Sorry, I though you meant separating the grid computing code from the threading code.


>> my main thought was to
>>effectivley add restrictions to a some commands. So consider grid search
>>I would add an extra parameter at the generic  and functional levels
>>which would give a range of steps within the current parameters to
>>calculate.... e.g here are the ranges which give a grid of 10x10x10 ie
>>1000 steps. slave 1. you calculate 1-250 slave 2. 251-500 and so on.....
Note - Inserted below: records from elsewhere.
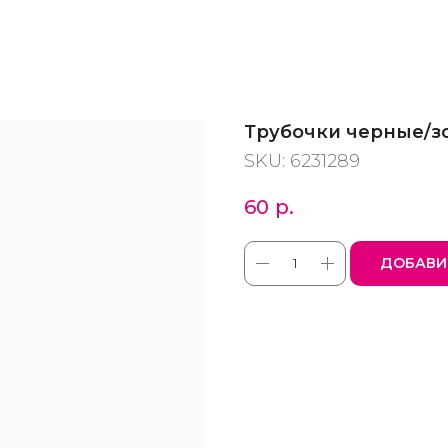
Трубочки черные/з
SKU:
6231289
60
р.
ДОБАВИ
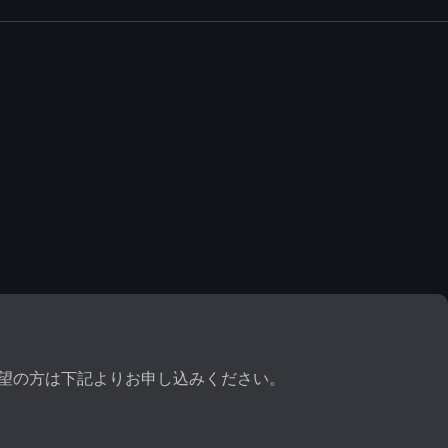
。
望の方は下記よりお申し込みください。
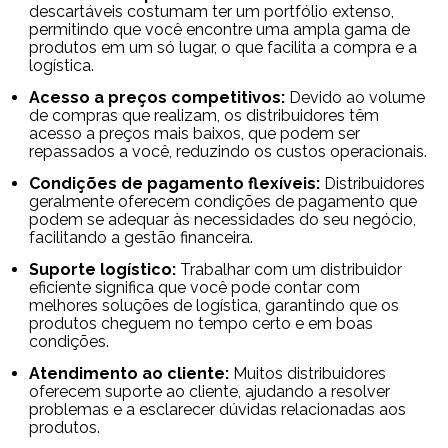
descartáveis costumam ter um portfólio extenso,
permitindo que você encontre uma ampla gama de
produtos em um só lugar, o que facilita a compra e a
logística.
Acesso a preços competitivos:
Devido ao volume
de compras que realizam, os distribuidores têm
acesso a preços mais baixos, que podem ser
repassados a você, reduzindo os custos operacionais.
Condições de pagamento flexíveis:
Distribuidores
geralmente oferecem condições de pagamento que
podem se adequar às necessidades do seu negócio,
facilitando a gestão financeira.
Suporte logístico:
Trabalhar com um distribuidor
eficiente significa que você pode contar com
melhores soluções de logística, garantindo que os
produtos cheguem no tempo certo e em boas
condições.
Atendimento ao cliente:
Muitos distribuidores
oferecem suporte ao cliente, ajudando a resolver
problemas e a esclarecer dúvidas relacionadas aos
produtos.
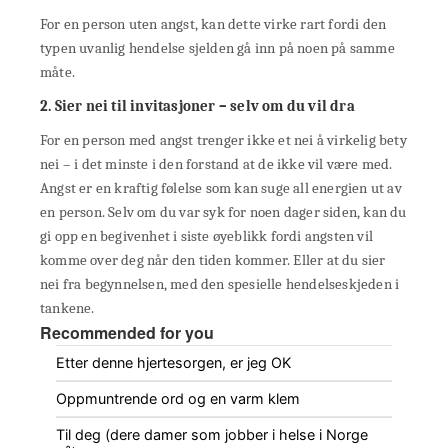
For en person uten angst, kan dette virke rart fordi den
typen uvanlig hendelse sjelden gå inn på noen på samme
måte.
2. Sier nei til invitasjoner – selv om du vil dra
For en person med angst trenger ikke et nei å virkelig bety
nei – i det minste i den forstand at de ikke vil være med.
Angst er en kraftig følelse som kan suge all energien ut av
en person. Selv om du var syk for noen dager siden, kan du
gi opp en begivenhet i siste øyeblikk fordi angsten vil
komme over deg når den tiden kommer. Eller at du sier
nei fra begynnelsen, med den spesielle hendelseskjeden i
tankene.
Recommended for you
Etter denne hjertesorgen, er jeg OK
Oppmuntrende ord og en varm klem
Til deg (dere damer som jobber i helse i Norge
>>is this the correct way to go?
>>
>>
>
>Subdividing the grid search will be an interesting problem!  Should it
>be at the 'generic_fns' level, the 'specific_fns' level, or implemented
>directly into the minimisation package?  I think that the 'specific_fns'
>level, again within the 'minimise()' model-free method (copied, modified
>for MPI, and renamed to 'minimise_mpi()') would be the best place to
>target.
>
>An algorithm to subdivide the grid would be useful.  Then an algorithm
>to collect the results and determine which subspace of the grid has the
>point with the lowest chi2 value should be used.  I.e. this will be an
>MPI-oriented grid search over a number of standard grid searches.
>
>However your best MPI gains are likely to be achieved by sending each
>grid search to a different node.  This higher level would be shared with
>the standard model-free optimisation code and hence you don't need to
>worry about writing separate MPI code for the grid search and for the
>minimisation.  Slight improvements may be achieved by breaking up the
>grid search, but I would personally tackle this later on.
>
>
>

again I need to think about this. However if this uses divisons by model
again it will perform poorly as the different models will take different
amounts of time to calculate so many processors will sit idle...
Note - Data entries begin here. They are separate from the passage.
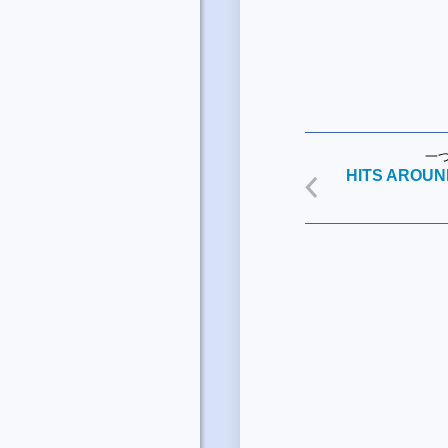
一
HITS AROU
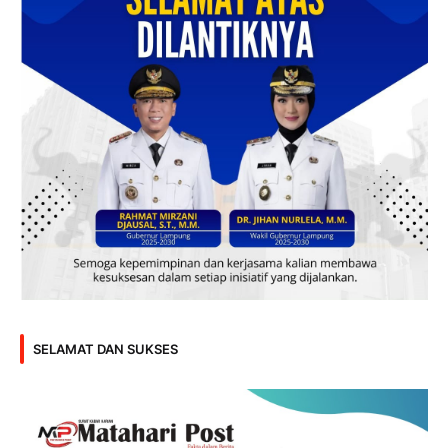
SELAMAT DAN SUKSES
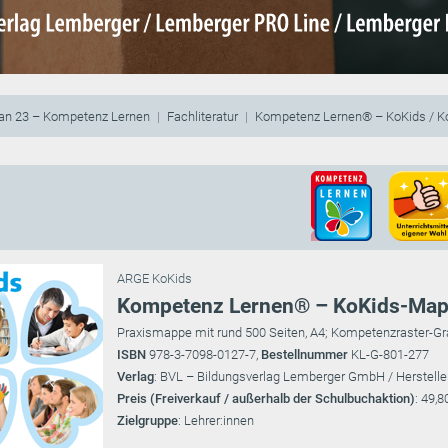
lan 23 – Kompetenz Lernen
Fachliteratur
Kompetenz Lernen® – KoKids / K
ARGE KoKids
Kompetenz Lernen® – KoKids-Ma
Praxismappe mit rund 500 Seiten, A4; Kompetenzraster-G
ISBN
978-3-7098-0127-7,
Bestellnummer
KL-G-801-277
Verlag
: BVL – Bildungsverlag Lemberger GmbH / Herstelle
Preis (Freiverkauf / außerhalb der Schulbuchaktion)
: 49,8
Zielgruppe
: Lehrer:innen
again if I am not undertsanding properly please accept my apologies
relax is very heavily layered and alot of names are repeated multiple
times it can be quite had to follow whatis going on in the code base ;-)

Idle time will be inevitable. Especially when it comes to the 'all' model-free minimisation instance (the optimisation of all model-free model parameters for all residues together with all diffusion parameters). That cannot be avoided.